If the Cracker Barrel market puke has anything to teach Wall Street, it’s that investors who are deciding where to put their money must add corporate “wokeness” to their menu of risks to ­digest.

In fact, making “woke” an investing risk factor — in some cases as important as the direction of interest rates and inflation — seems so obvious that I hesitated to write this column. Recall Bud Light’s ­Dylan Mulvaney fiasco, or Target CEO Brian Cornell’s recent exit following his ill-fated ­obsession with DEI.

Wokeness is generally defined as subjecting the culture and business to left-wing dogma involving race, sex and viewing all things Americana as anathema. It simply doesn’t sell to mass audiences.

And yet companies keep going there. Corporate managers, it turns out, are a politically and socially tone-deaf bunch. They are lousy at reading the current mood of the country and its hatred of progressive indoctrination — whether in the classroom or when they simply want to enjoy a beer. Their advisers may be even worse.

That’s why shareholders must demand — whether it’s at annual meetings, on earnings calls or with testy phone calls to Investor Relations — that the C-suite extricate wokeness from corporate decision-making.

While it’s not mainstream, there are some savvy Wall Street types adding “woke risk” to their models, just not using that exact terminology. Bob Sloan, founder of the data analytics firm S3 Partners (and my co-host on the “Risk and Return” podcast), is among them. For weeks he has been watching Cracker Barrel’s stock for an unconventional catalyst that could send it higher or lower.

The data he came across suggested the stock was ripe for something big even if big isn’t something you might associate with Cracker Barrel. It’s a relatively sleepy restaurant chain that has been around for decades.

 It features country-style food at highway rest stops mainly in middle America. It’s known for its yellow signage and its image of “Uncle Herschel,” an old white guy clad in overalls and seated next to the eponymous barrel.

It has a smallish market cap; around $1.2 billion. It’s profitable though it faces some headwinds like all mature businesses.

What caught Sloan’s eye a few weeks ago is what S3 specializes in: Looking at investor sentiment around a stock. That is, the degree to which investors believed in the stock and were “active” longs (they might buy more under the right conditions), and those who were bearish, so-called active shorts betting against it and willing to double down on their bets.

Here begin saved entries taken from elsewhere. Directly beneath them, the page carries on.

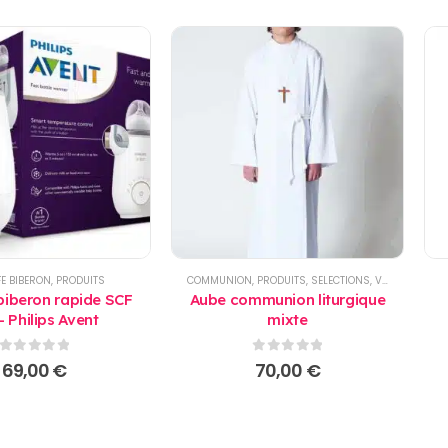
E BIBERON
,
PRODUITS
COMMUNION
,
PRODUITS
,
SELECTIONS
,
VÊTEMENT ENFANTS
biberon rapide SCF
Aube communion liturgique
- Philips Avent
mixte
0
sur 5
0
sur 5
69,00
€
70,00
€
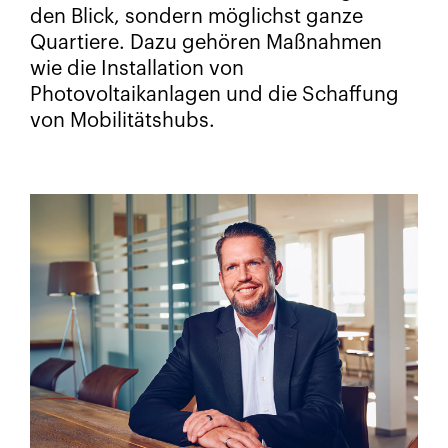
den Blick, sondern möglichst ganze
Quartiere. Dazu gehören Maßnahmen
wie die Installation von
Photovoltaikanlagen und die Schaffung
von Mobilitätshubs.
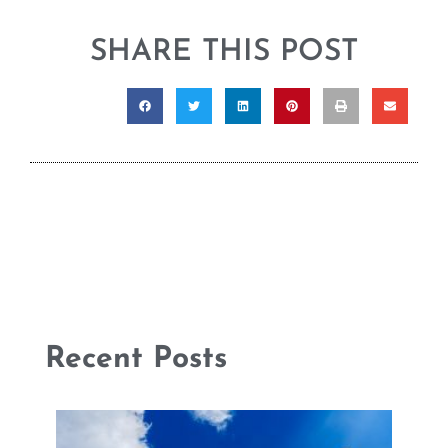
SHARE THIS POST
Recent Posts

Sloan noticed the active long and short sentiment was pretty evenly split. “That means all it takes is some event to move shares significantly in either direction,” he tells me.

Cracker Barrel shares, trading under the symbol of CBRL on the Nasdaq, were placed on Sloan’s “battleground stock list,” meaning they were poised for a move in either direction depending on the catalyst.

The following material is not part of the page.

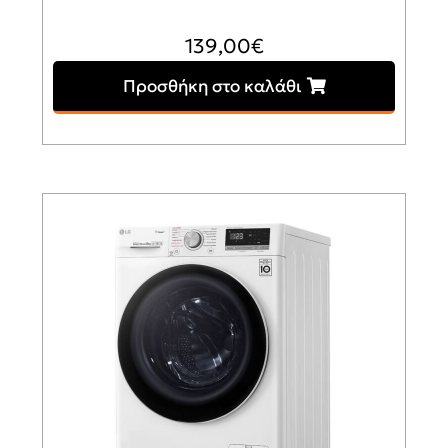
139,00
€
Προσθήκη στο καλάθι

That catalyst, of course, was a new logo with what was perceived as woke overtones. Gone was ­Uncle Herschel and his barrel. ­Remaining was the company name against its standard yellow background.

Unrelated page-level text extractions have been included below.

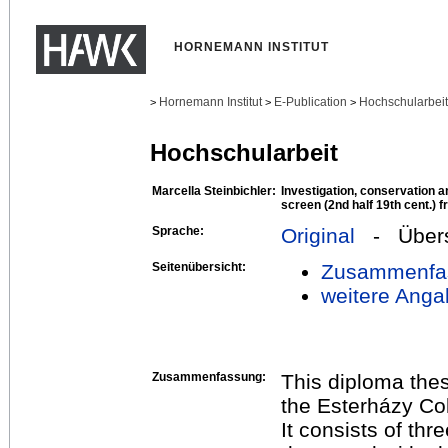
HORNEMANN INSTITUT
Hornemann Institut
E-Publication
Hochschularbei
>
>
>
Hochschularbeit
Marcella Steinbichler:
Investigation, conservation a
screen (2nd half 19th cent.) 
Sprache:
Original
- Übers
Seitenübersicht:
Zusammenfa
weitere Anga
Zusammenfassung:
This diploma thes
the Esterházy Col
It consists of th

The internet erupted. The stock on Thursday lost nearly $100 million in market value.

Wait to rebrand

“Moral of this story is if you’re going to do a rebranding of this type with long and short sentiment so evenly split, you should wait,” Sloan said.

But as outlined in my book “Go Woke Go Broke; The Inside Story of the Radicalization of Corporate America,” waiting is often not an option. For all the customer backlash against woke image-making, it remains a staple in marketing departments looking to appeal to new audiences including those that don’t exist.

That goes double for the image-making clique on Madison Avenue. They haven’t changed nor will they, which is something Wall Street must now consider.

In a statement to The Post, Cracker Barrel said Uncle Herschel hasn’t been totally canceled, and that customers can find him on the chains’ menus. “Our values haven’t changed, and the heart and soul of Cracker Barrel haven’t changed,” it added.

But the damage is done from an investor standpoint, with a stock most people never heard of becoming a lightning rod in the cultural wars and feeling the pain. Sloan notes that American Eagle faced similar market dynamics as Cracker Barrel, but the company didn’t embrace a woke rebranding.

Instead, the jeans retailer went non-woke; it re-branded with an all-American hottie Sydney Sweeney ad. That pissed off the cultural left that bizarrely attempted to frame it as a play on white nationalism. It delighted the rest of us — consumers and stockholders alike — because anti-woke messaging sells. American Eagle shares are up around 20% in the month since the ad first appeared.

My advice to Wall Street, stock analysts and investors is to keep a Post-it note on your computer with this simple message: “Go Woke, Go Broke.” Keep reminding yourself of that — and start reminding corporate managers.